> WORK TO BE COMPLETED
From the material below, copy out each line with the word "Şubat" in it.

> SOURCE MATERIAL

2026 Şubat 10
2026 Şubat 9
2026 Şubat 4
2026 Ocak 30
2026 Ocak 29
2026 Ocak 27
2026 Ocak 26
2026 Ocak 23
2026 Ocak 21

> SOLUTION TO THIS EXERCISE
2026 Şubat 10
2026 Şubat 9
2026 Şubat 4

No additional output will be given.